Did the Japanese soldier have a sense of surrender? Oh, hell no. On Peleliu, I believe there was ten or eleven thousand Japs on the island. We captured nineteen. And I wouldn’t have been surprised to learn that some of them captured were Koreans or Okinawans that they had forced to come into their army. When it came to the Japanese soldier, you were going to have to kill them all.

They were brainwashed. The head of their government, their emperor, was divine in their eyes—literally a god that they could pray to. So the fighting became a religious thing for them. They were taught that it was an honor to commit suicide for their god. I’ve never actually seen a Japanese soldier commit hari-kari up close, but I’ve found plenty of their bodies after they did it, with a sword stuck through their gut.
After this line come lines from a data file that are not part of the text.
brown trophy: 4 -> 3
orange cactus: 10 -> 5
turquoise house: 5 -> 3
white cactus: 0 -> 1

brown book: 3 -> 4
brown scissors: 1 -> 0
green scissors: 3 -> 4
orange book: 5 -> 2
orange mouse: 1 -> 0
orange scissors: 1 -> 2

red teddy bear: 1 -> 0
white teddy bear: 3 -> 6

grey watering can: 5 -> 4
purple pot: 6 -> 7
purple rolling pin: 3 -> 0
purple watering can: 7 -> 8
And I’ve seen plenty of them after they’d blown themselves up with hand grenades. I always thought, Well more power to them. I wish more of them would have done it. In their minds, it was an honor to kill themselves for the emperor. But I always thought the other way around—that it was an honor to live for Uncle Sam. I always wanted to live. I never wanted to die.

JIM ANDERSON

We was ordered back to this real tough, last-ditch fighting on Peleliu. The Japanese soldiers were fighting an effective defensive battle. They were very well disciplined. The Japanese were so dug into the caves that the artillery couldn’t touch them. So we would call in air support, Marine Corsair fighter planes, loaded with napalm. We laid out orange panels, “air panels” they were called, to mark the front lines so the pilots would know to not drop the bombs where we were.

The Corsairs would take off from the airstrip we had captured earlier in the campaign. They would not even retract their wheels—they would swing around and drop this jellied gasoline on the ridges, then they’d strafe the area and set it on fire to burn the Japs out. After that they would land, all within five minutes. We were told it was the shortest bombing run of WWII. They were a real help. That napalm did more damage to the Japanese than our artillery. It didn’t necessarily burn the Japs—it would burn the oxygen out of the cave and suffocate them. Napalm is terrible stuff.

On October 15, the Army relieved K Company and the 5th Marines and inherited the Umurbrogol Pocket, still four hundred yards wide by five hundred yards long. K Company moved to a secure area on the island’s north shore for evacuation to Pavuvu. Six weeks later the island would be declared “secure,” although the last thirty-four Japanese soldiers would not surrender until 1947.

STERLING MACE

The general had told us the campaign for Peleliu would last three days. We were there for forty-four.

R. V. BURGIN

When we got on that boat and left Peleliu, really, we hadn’t slept for a month. I was wiped out after thirty days of constant fighting. Exhausted. Mentally and physically. We all were. Some were barely able to climb the rope ladder to get aboard the ship to leave.

I don’t remember changing clothes for the whole damn time we were on Peleliu. The coral and sweat from the heat mixed together. Everyone’s clothes were raggedy, frayed, torn. Shoes were just about gone. Everybody stunk. Nobody was changing his socks. Many men are sick. There was a lot of diarrhea going on. We were a bunch of raggedy-ass Marines.